Many students, friends, and others whom I have seen in my practice who were suffering from ulcerative colitis, Crohn’s disease, celiac disease (not cured by a gluten-free diet), diverticulitis, and various types of chronic diarrhea have tried the Haas Diet and most of them are now free of their respective diseases. Some of the most dramatic and fastest recoveries have occurred in babies and young children with severe constipation and among children who, along with intestinal problems, had serious behavior problems. These included autistic-type hyperactivity as well as hyperactivity, often accompanied by severe and prolonged night terrors. Very often the behavior problems and night terrors cleared up within ten days after initiation of the Haas Specific Carbohydrate Diet. It is interesting to note that in June, 1985, the Schizophrenia Association of Great Britain launched a research project to investigate Dr. F. C. Dohan’s research concerning a relationship between celiac disease and schizophrenia. The basis for this project is a strict grain-free, milk-free, low sugar diet, closely related to the Specific Carbohydrate Diet.

Meanwhile in research laboratories throughout the world, investigators have been studying intestinal problems. Physicians and researchers have found that a special type of synthetic diet (chemical nutrients assembled in the laboratory) called an Elemental Diet shows great promise in the treatment of digestive and intestinal problems of all types. The malabsorption problem seen in cystic fibrosis of the pancreas as well as diarrhea which occurs after cancer chemotherapy have been overcome by the use of the synthetic Elemental Diet. When used for patients with Crohn’s disease, not only did symptoms disappear but children who had not grown properly for years showed dramatic weight and height gains while on the diet. The level of sodium chloride in the perspiration (the sweat test which measures the severity of the condition) of children with cystic fibrosis of the pancreas decreased dramatically when these children were given the Elemental Diet. Over six hundred scientific publications have appeared in medical journals in the 1970′s and early 1980′s testifying to the fact that this Elemental Diet is effective in correcting malabsorption and reversing the course of many intestinal disorders. However, since the Elemental Diet is an artificial diet, usually administered via a stomach tube, it cannot be continued indefinitely. When it is discontinued, usually after six to eight weeks, improvement gradually decreases and symptoms usually return.

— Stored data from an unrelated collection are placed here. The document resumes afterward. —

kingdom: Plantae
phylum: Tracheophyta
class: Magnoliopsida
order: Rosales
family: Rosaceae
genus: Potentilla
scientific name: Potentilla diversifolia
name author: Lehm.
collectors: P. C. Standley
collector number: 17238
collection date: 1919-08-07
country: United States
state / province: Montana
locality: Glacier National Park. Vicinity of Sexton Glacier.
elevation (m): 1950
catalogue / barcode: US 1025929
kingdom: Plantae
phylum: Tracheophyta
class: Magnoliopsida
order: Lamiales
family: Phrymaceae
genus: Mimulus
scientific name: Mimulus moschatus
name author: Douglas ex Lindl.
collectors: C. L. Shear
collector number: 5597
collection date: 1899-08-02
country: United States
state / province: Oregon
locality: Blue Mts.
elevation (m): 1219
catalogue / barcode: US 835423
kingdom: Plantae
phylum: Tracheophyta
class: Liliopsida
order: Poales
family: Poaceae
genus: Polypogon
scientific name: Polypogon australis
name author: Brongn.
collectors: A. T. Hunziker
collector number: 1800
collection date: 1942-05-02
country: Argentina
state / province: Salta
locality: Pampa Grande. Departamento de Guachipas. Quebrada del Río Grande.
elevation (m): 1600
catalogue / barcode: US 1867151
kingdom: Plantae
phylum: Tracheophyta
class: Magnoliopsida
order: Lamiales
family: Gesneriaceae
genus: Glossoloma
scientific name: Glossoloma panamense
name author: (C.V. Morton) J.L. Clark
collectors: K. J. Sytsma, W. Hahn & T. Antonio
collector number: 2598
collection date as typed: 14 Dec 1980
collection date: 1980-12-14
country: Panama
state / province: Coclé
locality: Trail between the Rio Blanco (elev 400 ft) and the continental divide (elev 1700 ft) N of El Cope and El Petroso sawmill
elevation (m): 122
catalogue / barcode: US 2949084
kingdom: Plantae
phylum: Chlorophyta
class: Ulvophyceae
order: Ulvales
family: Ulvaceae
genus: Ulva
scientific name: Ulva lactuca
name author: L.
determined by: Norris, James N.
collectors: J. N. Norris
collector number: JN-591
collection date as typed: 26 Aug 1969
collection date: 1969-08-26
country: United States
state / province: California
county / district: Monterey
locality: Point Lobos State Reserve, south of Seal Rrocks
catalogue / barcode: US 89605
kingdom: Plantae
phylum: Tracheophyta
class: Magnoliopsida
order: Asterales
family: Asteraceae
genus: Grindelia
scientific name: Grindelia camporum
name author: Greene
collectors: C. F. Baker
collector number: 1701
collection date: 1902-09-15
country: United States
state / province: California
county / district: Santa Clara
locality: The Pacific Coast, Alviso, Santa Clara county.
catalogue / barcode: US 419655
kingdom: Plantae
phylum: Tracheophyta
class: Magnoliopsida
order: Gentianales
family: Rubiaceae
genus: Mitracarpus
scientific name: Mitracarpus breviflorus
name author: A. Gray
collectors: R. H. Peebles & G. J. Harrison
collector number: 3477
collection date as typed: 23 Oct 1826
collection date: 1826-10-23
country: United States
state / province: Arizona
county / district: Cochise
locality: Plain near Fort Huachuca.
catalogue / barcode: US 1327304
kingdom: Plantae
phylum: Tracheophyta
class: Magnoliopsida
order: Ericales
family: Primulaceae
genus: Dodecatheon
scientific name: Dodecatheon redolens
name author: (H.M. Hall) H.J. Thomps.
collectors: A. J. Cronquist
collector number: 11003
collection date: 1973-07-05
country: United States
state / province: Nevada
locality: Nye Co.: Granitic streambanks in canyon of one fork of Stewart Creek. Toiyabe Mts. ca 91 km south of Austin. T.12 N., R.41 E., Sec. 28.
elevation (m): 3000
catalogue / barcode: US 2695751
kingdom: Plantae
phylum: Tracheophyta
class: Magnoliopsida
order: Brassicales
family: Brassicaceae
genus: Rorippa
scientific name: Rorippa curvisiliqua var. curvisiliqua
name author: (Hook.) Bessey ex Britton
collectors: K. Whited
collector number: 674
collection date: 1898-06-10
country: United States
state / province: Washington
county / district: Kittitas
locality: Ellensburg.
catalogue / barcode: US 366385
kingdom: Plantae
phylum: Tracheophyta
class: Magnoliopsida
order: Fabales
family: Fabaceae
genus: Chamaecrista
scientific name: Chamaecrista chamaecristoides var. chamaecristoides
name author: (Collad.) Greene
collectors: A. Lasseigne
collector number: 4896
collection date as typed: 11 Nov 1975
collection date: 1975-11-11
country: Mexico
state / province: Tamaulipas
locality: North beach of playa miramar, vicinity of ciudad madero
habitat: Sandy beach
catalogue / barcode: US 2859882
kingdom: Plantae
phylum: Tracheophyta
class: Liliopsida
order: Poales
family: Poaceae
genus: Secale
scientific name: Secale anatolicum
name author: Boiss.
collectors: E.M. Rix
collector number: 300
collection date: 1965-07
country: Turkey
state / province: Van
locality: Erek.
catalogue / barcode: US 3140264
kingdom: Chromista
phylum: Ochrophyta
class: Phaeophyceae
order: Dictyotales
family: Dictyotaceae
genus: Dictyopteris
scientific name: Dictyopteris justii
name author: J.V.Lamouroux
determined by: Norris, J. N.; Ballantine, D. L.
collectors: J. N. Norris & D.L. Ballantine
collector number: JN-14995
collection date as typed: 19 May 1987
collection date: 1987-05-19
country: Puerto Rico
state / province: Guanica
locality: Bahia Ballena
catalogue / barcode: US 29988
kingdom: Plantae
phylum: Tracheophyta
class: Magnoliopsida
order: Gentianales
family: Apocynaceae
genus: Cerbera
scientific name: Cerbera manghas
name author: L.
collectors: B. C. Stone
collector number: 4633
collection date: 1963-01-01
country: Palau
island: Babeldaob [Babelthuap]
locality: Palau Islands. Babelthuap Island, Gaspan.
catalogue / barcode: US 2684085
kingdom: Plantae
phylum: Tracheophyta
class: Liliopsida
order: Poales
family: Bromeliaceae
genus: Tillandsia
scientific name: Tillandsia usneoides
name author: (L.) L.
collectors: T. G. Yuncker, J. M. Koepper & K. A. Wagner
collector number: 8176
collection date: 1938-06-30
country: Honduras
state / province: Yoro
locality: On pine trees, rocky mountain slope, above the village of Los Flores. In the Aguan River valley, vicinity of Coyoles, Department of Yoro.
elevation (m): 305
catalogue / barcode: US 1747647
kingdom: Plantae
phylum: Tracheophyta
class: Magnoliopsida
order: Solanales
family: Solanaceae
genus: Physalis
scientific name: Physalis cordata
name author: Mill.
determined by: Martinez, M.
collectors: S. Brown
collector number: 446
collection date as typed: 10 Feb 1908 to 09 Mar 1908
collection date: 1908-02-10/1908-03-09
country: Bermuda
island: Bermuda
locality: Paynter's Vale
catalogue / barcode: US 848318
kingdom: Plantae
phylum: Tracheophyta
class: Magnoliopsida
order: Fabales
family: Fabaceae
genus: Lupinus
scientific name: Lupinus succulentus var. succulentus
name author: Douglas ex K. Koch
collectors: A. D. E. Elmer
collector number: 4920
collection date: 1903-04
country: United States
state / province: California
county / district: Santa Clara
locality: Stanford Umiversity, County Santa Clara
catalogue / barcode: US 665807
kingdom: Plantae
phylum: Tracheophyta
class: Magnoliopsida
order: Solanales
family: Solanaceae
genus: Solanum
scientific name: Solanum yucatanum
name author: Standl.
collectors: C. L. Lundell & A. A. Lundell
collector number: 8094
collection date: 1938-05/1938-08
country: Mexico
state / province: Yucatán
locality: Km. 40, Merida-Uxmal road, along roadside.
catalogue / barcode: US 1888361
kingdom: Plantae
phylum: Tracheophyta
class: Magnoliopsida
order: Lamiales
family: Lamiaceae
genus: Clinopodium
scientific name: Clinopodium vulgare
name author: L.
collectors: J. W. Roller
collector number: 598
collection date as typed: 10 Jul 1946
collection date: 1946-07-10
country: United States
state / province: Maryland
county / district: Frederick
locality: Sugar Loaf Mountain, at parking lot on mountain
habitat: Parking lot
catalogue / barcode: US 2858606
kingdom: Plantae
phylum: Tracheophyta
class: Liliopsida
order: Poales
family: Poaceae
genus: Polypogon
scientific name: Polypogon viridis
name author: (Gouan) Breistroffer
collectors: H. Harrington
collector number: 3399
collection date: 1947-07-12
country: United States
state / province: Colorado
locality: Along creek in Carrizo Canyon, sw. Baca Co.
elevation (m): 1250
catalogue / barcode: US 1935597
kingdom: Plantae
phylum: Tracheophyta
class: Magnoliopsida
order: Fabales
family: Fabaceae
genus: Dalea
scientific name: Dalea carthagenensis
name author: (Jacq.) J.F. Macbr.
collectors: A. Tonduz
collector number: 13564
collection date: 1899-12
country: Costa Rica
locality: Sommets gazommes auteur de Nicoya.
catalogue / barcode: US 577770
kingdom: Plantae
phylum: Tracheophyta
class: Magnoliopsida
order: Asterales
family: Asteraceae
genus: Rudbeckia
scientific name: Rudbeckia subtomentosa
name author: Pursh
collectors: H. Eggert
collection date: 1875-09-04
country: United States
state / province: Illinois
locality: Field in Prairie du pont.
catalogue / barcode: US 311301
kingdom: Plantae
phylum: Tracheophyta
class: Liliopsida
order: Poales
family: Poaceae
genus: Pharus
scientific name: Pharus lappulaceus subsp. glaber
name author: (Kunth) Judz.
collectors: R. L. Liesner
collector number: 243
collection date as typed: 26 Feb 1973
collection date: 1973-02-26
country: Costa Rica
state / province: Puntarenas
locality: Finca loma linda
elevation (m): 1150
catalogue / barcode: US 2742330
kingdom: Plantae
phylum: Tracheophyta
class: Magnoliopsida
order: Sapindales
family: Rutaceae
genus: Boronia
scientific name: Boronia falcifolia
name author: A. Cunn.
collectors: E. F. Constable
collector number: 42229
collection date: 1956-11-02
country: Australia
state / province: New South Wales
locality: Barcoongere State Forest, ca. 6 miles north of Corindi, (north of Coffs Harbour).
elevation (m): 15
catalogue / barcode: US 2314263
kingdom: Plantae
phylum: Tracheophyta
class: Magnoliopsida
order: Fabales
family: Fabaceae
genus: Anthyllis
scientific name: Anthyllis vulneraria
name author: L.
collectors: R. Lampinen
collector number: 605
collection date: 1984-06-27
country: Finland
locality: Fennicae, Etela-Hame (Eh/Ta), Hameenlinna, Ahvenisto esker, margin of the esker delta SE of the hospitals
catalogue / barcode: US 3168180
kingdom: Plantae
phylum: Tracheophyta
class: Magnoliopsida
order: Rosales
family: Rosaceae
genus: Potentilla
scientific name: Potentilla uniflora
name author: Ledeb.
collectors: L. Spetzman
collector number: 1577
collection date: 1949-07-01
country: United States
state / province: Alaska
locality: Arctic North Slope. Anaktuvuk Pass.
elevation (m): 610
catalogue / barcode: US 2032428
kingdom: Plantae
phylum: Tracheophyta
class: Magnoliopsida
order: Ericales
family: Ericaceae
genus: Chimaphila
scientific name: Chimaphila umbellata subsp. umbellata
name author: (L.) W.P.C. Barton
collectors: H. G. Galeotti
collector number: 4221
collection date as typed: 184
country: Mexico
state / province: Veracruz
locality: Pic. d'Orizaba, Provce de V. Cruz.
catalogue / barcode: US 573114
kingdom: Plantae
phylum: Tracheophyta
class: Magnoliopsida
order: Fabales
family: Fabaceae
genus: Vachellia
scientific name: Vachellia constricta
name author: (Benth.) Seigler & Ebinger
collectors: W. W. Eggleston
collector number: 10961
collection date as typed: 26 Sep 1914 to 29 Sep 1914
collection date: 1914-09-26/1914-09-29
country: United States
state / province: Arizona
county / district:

The common denominator underlying the effectiveness of both the natural Specific Carbohydrate Diet and the synthetic Elemental Diet is the type of carbohydrate which predominates. In the synthetic Elemental Diet, the principal carbohydrate is the single sugar, glucose, which in biochemical circles, is called a monosaccharide (mono=one; saccharide=sugar) as contrasted with a two-sugar disaccharide such as sucrose (table sugar) or a many-sugar polysaccharide such as starch.

In the natural Specific Carbohydrate Diet, the carbohydrates are also predominantly single sugars – those found in fruit, honey, properly-made yoghurt, and certain vegetables. The many research reports indicating that the synthetic Elemental Diet is beneficial in intestinal diseases provide support for the Specific Carbohydrate Diet which can be used in the home.

Those who choose to follow the Specific Carbohydrate Diet need not feel deprived. Many of the delicious recipes in this book could easily be part of any gourmet cookbook. The fact that they are so appealing, however, in no way compromises the underlying scientific reasoning: the carbohydrates specified in the recipes are biochemically correct.

The Specific Carbohydrate Diet presented in this book is highly nutritious and well-balanced. It is safe and very likely to be effective in overcoming many lingering and vexing intestinal and digestive problems.